Field of the Invention
The present invention concerns a superconducting magnet coil arrangement, as well as a method for reducing a quench pressure within a cryogen vessel that contains a superconducting magnet coil arrangement.
Description of the Prior Art
In a superconducting magnet assembly for MRI applications, a liquid cryogen such as helium is often provided within a cryogen vessel which also contains superconducting coils supported on a mechanical retaining structure such as a former. During a quench event, as is well known, energy stored in the superconducting coils is dissipated as heat causing boiling of the cryogen. The boiling of the cryogen increases the pressure within the cryogen vessel, known as quench pressure, until a pressure-limiting device such as a valve or a burst disc opens to provide a gas egress path at a certain quench pressure.
The standard approach for magnet design is to minimize the increase in coil temperature during a quench, and to design a large supporting former which mechanically supports and retains the coils, and also acts as a heat sink for the magnet coils. During a quench event, heat from the coils is conducted to the former, which is typically of aluminum or stainless steel. This limits the rise in the temperature of the surface of the coils and the former in contact with the cryogen.
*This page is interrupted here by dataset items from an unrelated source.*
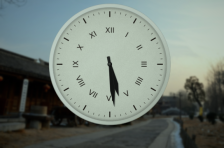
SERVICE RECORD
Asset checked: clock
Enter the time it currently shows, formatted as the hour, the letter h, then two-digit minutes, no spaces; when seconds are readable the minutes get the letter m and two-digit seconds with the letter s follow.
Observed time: 5h29
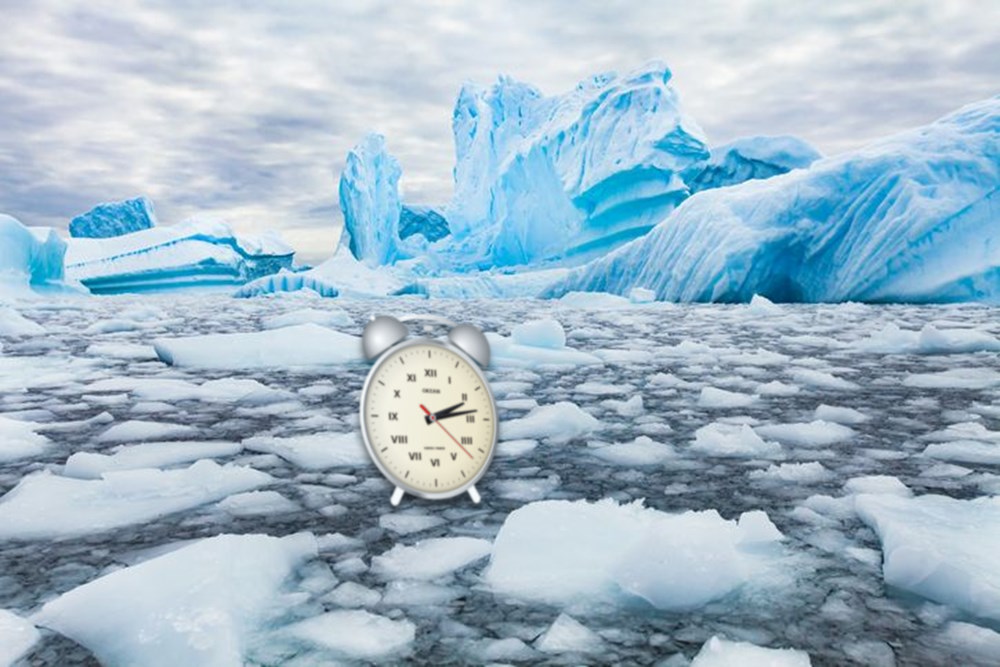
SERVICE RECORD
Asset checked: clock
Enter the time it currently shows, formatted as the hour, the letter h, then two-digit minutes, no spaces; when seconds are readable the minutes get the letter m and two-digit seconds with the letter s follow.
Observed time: 2h13m22s
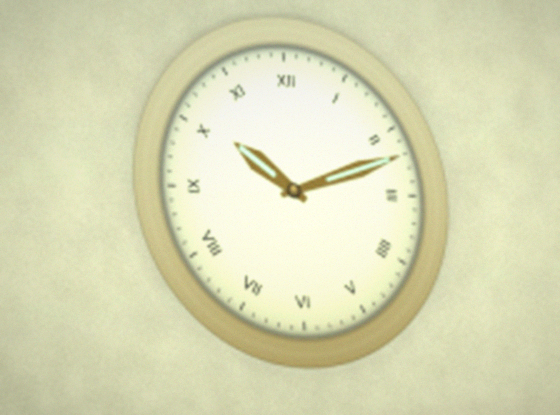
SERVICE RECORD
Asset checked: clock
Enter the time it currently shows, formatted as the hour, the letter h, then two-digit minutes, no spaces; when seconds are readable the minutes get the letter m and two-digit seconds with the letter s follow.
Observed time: 10h12
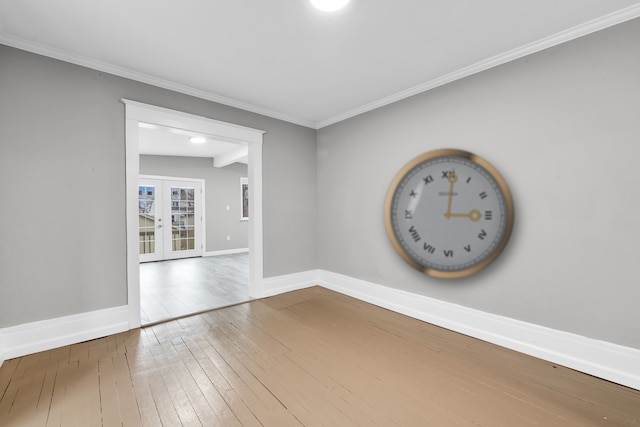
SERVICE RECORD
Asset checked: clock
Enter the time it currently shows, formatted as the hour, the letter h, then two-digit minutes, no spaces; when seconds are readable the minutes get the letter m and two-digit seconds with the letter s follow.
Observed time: 3h01
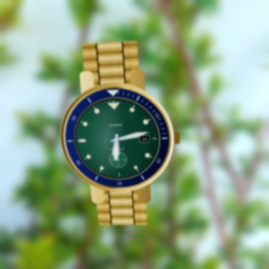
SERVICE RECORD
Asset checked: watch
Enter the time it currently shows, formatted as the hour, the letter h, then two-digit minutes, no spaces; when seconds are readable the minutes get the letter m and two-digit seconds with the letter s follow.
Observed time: 6h13
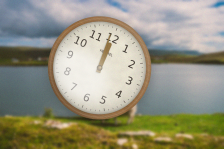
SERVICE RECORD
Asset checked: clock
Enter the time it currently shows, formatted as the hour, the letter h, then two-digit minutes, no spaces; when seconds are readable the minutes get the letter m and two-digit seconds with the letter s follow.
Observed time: 11h59
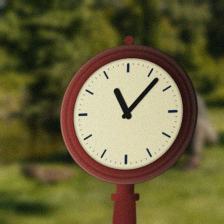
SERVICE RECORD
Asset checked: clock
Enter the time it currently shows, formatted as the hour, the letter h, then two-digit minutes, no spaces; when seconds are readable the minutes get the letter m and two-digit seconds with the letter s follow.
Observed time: 11h07
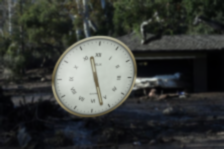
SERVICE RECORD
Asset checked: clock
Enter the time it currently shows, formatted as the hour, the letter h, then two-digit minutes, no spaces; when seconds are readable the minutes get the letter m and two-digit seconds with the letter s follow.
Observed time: 11h27
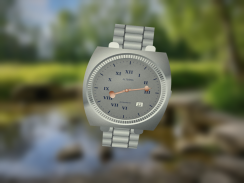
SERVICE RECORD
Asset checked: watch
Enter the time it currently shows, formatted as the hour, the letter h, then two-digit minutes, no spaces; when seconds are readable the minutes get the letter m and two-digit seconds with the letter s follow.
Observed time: 8h13
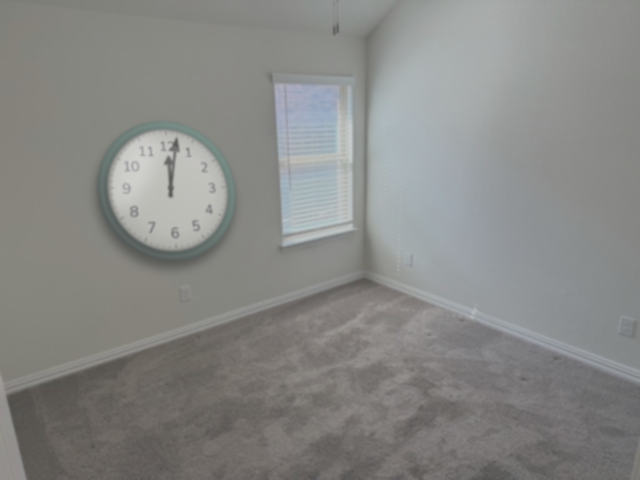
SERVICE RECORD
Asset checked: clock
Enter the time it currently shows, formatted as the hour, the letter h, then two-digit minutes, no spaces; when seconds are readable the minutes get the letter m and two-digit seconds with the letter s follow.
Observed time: 12h02
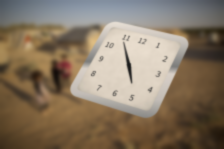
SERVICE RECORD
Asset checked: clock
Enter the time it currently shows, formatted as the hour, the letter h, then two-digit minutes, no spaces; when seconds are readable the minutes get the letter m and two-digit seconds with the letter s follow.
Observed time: 4h54
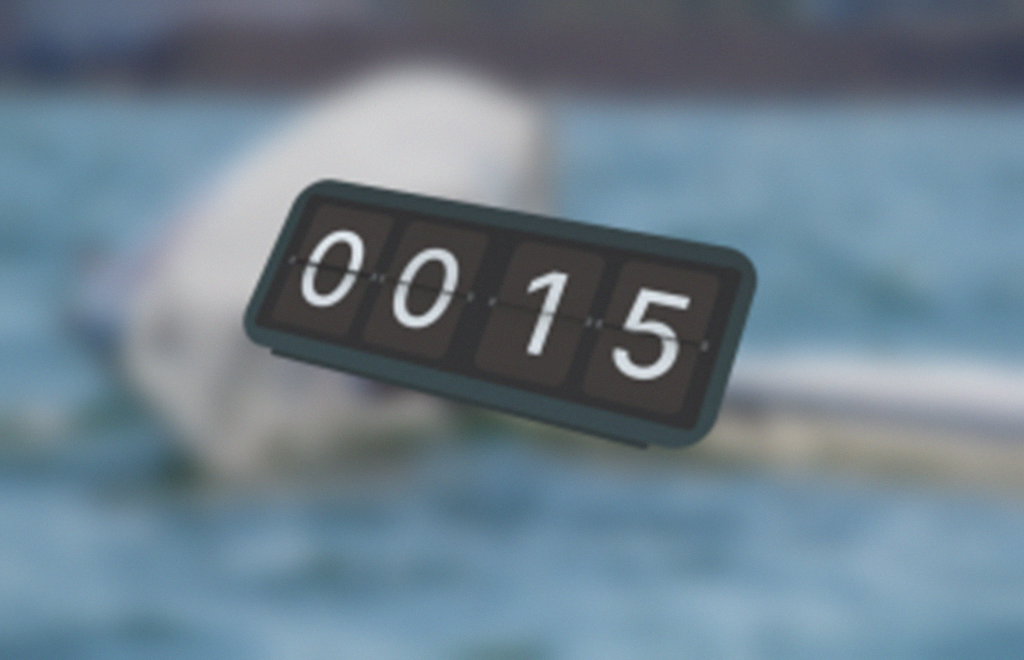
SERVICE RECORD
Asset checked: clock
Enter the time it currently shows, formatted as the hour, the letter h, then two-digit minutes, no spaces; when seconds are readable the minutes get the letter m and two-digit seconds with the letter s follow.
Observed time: 0h15
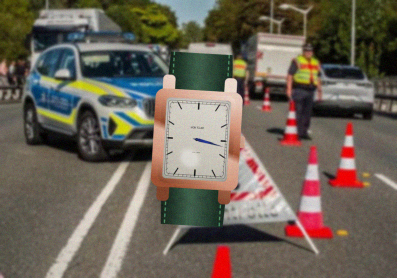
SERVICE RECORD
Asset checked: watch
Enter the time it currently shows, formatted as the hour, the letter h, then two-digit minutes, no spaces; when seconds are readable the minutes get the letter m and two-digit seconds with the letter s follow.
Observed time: 3h17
Conventional superconducting magnets are cooled down to about 4K using liquid helium to induce a superconducting state. The magnet coils are ramped to a specified electric current, which has an associated stored energy. When a superconducting magnet undergoes a transition from the superconducting state to the normal/resistive state, as in a quench, any stored electrical current is transferred from the superconductor filaments into the copper cladding typically provided around superconducting filaments. An amount of heat is generated by Ohmic heating of the magnet coils. The heat from the magnet coils is then transferred via thermal conduction into the former and the liquid helium, both of which are in thermal and mechanical contact with the coils.
The amount of energy dissipated and the rate at which the stored energy is transferred from the magnet coils into the liquid helium, together with the volume of helium and the geometry of the pressure vessel containing the magnet and helium determine the quench pressure within the helium vessel. For example, the design of the helium vessel and the available turret venting path cross-section will influence the fluid impedance experienced by escaping cryogen gas. High quench pressures are undesirable because of the need to increase the pressure vessel wall thickness, and therefore cost and weight, to cope with such pressures and the need to increase the cross-sectional area of the turret to relieve the quench pressure.
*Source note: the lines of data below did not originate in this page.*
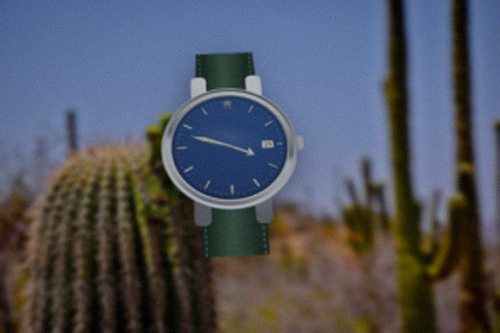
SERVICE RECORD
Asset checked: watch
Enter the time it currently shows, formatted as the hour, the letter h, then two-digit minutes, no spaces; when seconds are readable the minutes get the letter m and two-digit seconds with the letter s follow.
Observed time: 3h48
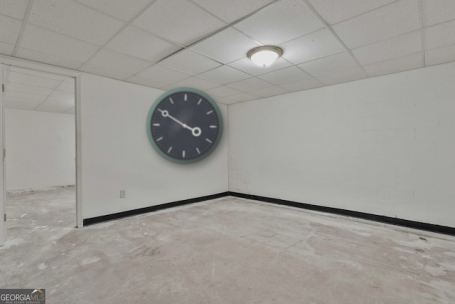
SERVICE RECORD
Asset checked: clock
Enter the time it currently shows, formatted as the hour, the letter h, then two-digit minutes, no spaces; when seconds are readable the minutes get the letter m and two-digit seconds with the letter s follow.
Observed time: 3h50
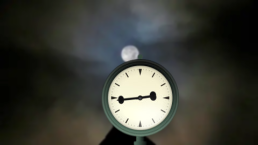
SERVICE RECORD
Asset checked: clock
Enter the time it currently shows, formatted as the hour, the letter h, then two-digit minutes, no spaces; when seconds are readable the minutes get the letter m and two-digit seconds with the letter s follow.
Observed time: 2h44
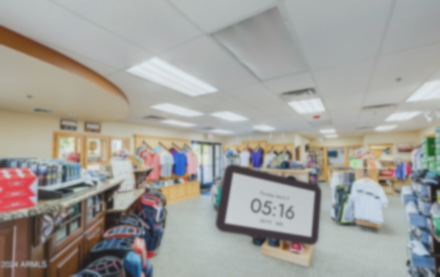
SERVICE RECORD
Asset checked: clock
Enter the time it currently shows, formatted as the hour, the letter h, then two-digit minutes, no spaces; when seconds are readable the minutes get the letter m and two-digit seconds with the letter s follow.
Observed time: 5h16
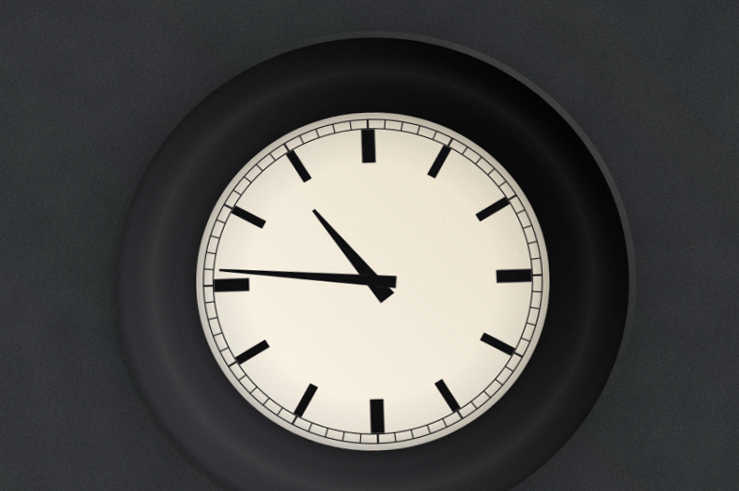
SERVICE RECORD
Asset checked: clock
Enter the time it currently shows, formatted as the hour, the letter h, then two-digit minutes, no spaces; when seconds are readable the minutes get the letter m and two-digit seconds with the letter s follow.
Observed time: 10h46
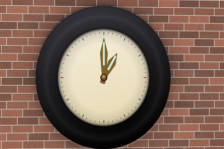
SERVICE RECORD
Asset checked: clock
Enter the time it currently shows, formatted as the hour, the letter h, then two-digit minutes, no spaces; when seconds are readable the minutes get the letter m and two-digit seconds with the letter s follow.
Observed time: 1h00
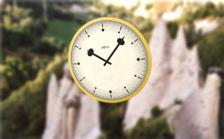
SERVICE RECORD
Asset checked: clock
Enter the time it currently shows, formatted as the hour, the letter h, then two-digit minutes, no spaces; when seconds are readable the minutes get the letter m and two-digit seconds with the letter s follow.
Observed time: 10h07
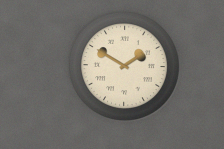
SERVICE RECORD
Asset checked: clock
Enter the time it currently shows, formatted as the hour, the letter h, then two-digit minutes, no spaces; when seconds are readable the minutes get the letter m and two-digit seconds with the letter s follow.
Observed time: 1h50
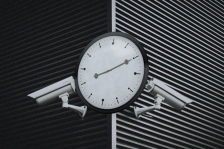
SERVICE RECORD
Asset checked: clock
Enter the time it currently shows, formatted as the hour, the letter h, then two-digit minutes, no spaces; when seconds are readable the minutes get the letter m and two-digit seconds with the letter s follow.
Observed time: 8h10
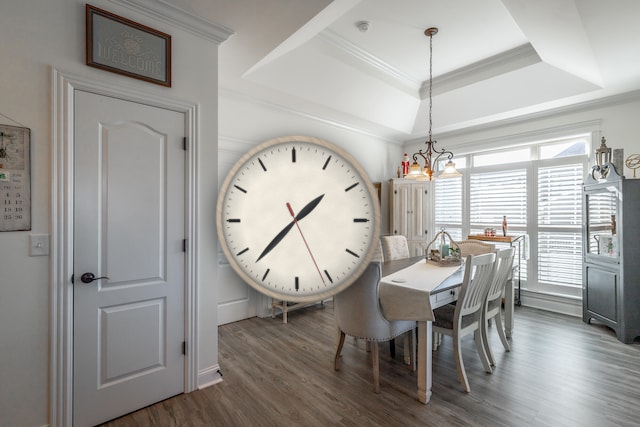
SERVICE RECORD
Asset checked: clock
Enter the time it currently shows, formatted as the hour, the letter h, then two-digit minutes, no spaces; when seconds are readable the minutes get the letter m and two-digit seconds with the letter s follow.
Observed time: 1h37m26s
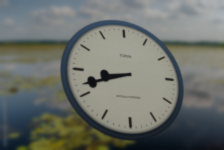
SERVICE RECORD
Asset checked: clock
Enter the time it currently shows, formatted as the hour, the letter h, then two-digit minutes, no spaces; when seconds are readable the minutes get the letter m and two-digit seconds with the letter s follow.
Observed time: 8h42
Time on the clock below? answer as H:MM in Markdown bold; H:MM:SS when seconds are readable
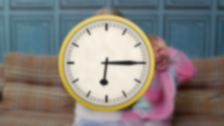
**6:15**
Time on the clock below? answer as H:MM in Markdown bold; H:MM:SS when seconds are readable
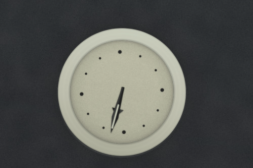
**6:33**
Increased turret area will increase its thermal heat load into the helium vessel, which results in the requirement of increasing the cooling power required from an associated cryogenic refrigerator. It is preferred to minimize the required cooling power, for reasons of cost.
Current superconducting magnet designs use the parameters of operating current and number of turns—which determines the energy stored in the magnet coils, quench propagation circuit properties, vent path area, and vessel strength to engineer a solution for managing the quench pressure.
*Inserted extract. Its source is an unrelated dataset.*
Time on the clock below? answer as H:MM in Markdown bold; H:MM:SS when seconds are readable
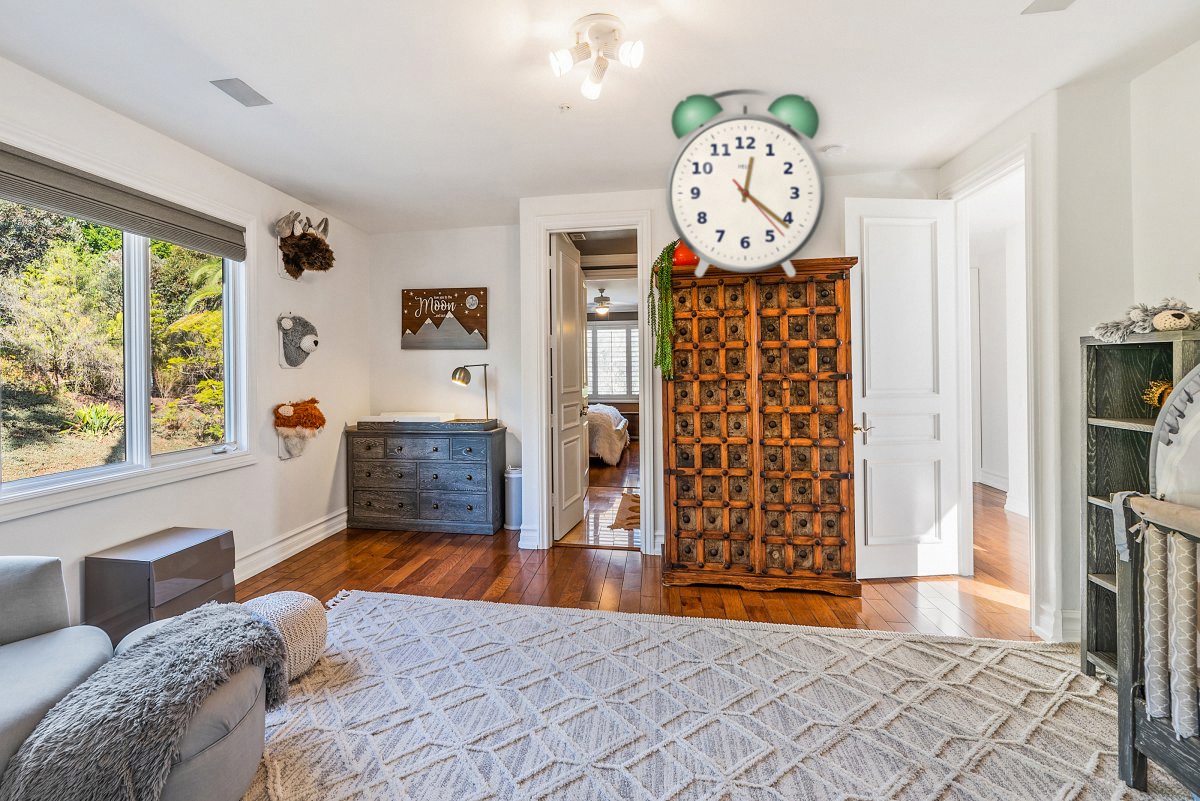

FIG. 2 schematically represents a conventional cylindrical magnet structure with superconducting coils 20 wound onto an aluminum former 22, which acts as a heat sink. A radially outer surface 26 of the superconducting coil 20 directly contacts liquid cryogen, and forms the main interface for heat transfer from the coil to the liquid cryogen to cool the coil.
Conventionally, during a quench, radially outer surface 26 is at a temperature To, typically about 80K, while the radially inner surface 28 of the former 22 is at a temperature Ti, typically about 20K. Heat flows Q1, Q2 are shown, where Q1 represents heat flux from coil 20 to former 22, while Q2 represents heat flux from coil 20 to adjacent cryogen. Some conventional arrangements dispense with the former, thereby providing more effective cooling of the radially inner surface of the coils due to increased contact surface area between coils and cryogen.
The present invention provides a superconducting magnet in which the magnet coil structure comprises a resistive element that will control the surface temperature of the magnet coil structure, so controlling the rate of heat dissipated into the liquid cryogen. In preferred embodiments, the superconducting magnet does not have the conventional former, which acts as a heat sink.
The resistive element is provided as a secondary coil of insulated resistive wire mechanically attached to a surface of the superconducting coil which will control the rate of cryogen boiloff caused by the quench, in turn determining the quench pressure for a given cryogen vessel and quench path exit, which in turn determines the required strength of the cryogen vessel. By reducing the rate of heat transfer to the cryogen, the required volume of cryogen may be reduced, the peak quench pressure may be reduced and so the cryogen vessel may be made of a thinner material, and/or the quench path exit may be reduced in size, in turn reducing a source of heat influx into the cryogen vessel.